Demokratien vermessen – zu ihrer Kontrolle und zu ihrem Schutz

Zum fünften Mal in Serie hält die Demokratie-Stiftung “Freedom House” einen Rückgang der Zahl existierender Demokratien fest. Verringert hat sich auch der Anteil Staaten, deren Regime als frei gelten kann. Die Schweiz erscheint erstmals mit Kritikpunkten. Ein Verteidigung des Vermessens von Demokratien.

FIW2011Coverfinal(1)
Jahresbericht zur globalen Entwicklung der Demokratie

Vordergründung hat die Schweiz kein Problem: Die Forscher von “Freedom House” zweifeln nicht daran, dass unser politisches System frei und demokratisch ist. Im Zeitvergleich 2007-2011 halten sie aber einen Rückgang der Demokratiequalität fest. Entscheidend sind für die Autoren neue Trends bei Volksabstimmungen. So waren mit der Minaretts-Initiative die Grundrecht für Muslime tangiert, und die Forderung nach dem Bauverbot für Minarett steht heute in der Verfassung. Zudem, schreibt der Bericht, ist die Schweiz mit der SVP die Heimat der weltweit erfolgreichsten Anti-Immigrations-Partei.

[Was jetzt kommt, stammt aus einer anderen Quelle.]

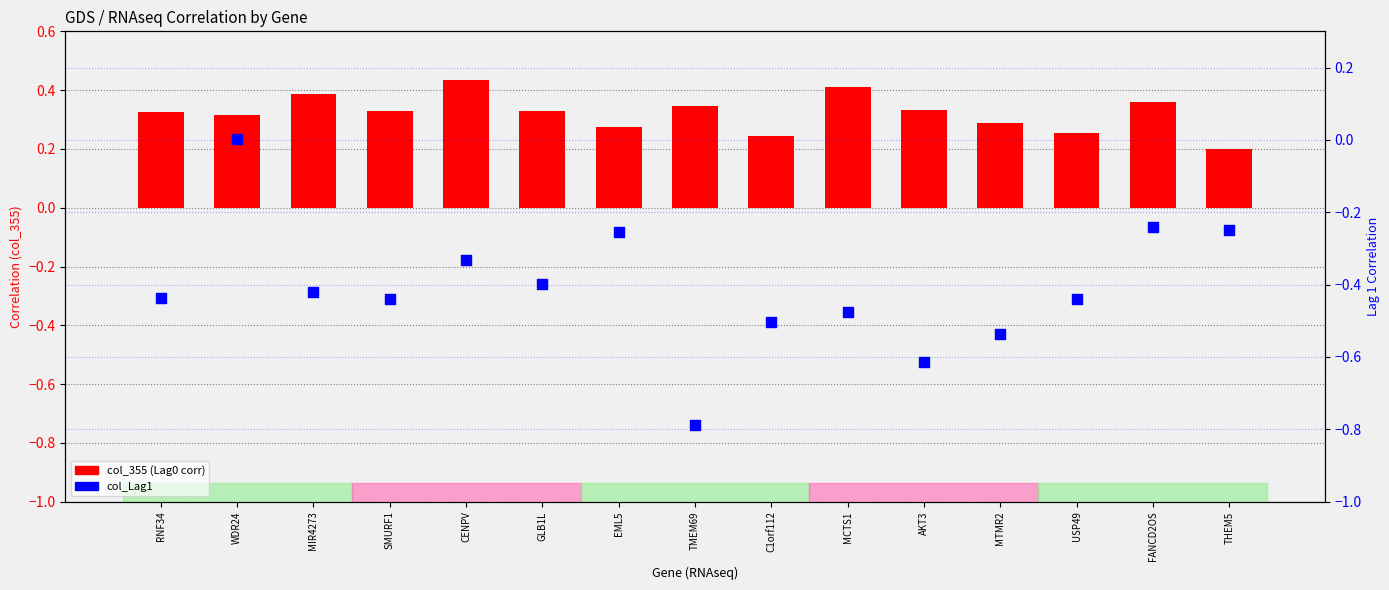

Which series contains the lowest Y value?

col_Lag1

Trotz dieser schwachen Kritik stellt die Schweiz, wie die meisten westeuropäischen Staaten, kein Schwerpunktsland der Berichterstattung der amerikanischen Demorkatie-Stiftung dar. Wichtiger sind die Entwicklung in zerfallenden Demokratien. So ist die Zahl der Demokratien in den letzten 15 Jahren von 123 auf 115 zurückgangen. 87 Staaten stufen die Forscher heute als frei ein. 60 Staaten seien “teilweise frei”, 47 “unfrei”. Auch hier ist der Trend seit einigen Jahren negativ.

Um den Freiheitsgrad zu messen, verwendet “Freedom House” ein Set an Indikatoren. Die Kriterienliste umfasst die Fairness von Wahlprozessen, den politischen Pluralismus, den Grad von Regierungskorruption, die Rede-, Glaubens-, Versammlungs- und Organisationsfreiheit sowie die Unabhängigkeit der Justiz. Diese Muster lehnt sich stärker an die amerikanischen Demorkatievorstellungen an, als dies in anderen Indices der Fall ist. Das führt im Einzelfall zu anders lautenden Bewertungen, insgesamt aber zu einem vergleichbaren Schluss.

Als generellen Trend bezeichnen die Forscher von “Freedom House” zurecht das Ansteigen autoritärer Tendenzen in der Politik. Diese entwickelten sich immer ungehinderter von der internationalen Meinung und würden in den betroffenen Staaten immer aggressivere Tendenzen annehmen. Man soll gerade mit Hilfe solcher Instrumente Augenmass behalten, was sich ändert, aber auch aufmerksam sein, für das, was sich im Grossen und Kleinen verbessert oder verschlechtert.

Anders als die WOZ es diese Woche tat, halte ich das Vermessen von Demorkatie gerade nicht für vermessen. Abgeschafft wird sie nicht durch Monitore wie demjenigen von Freedom House, sondern durch antidemokratische politischer Kräfte, die man unerkannt gewähren lässt.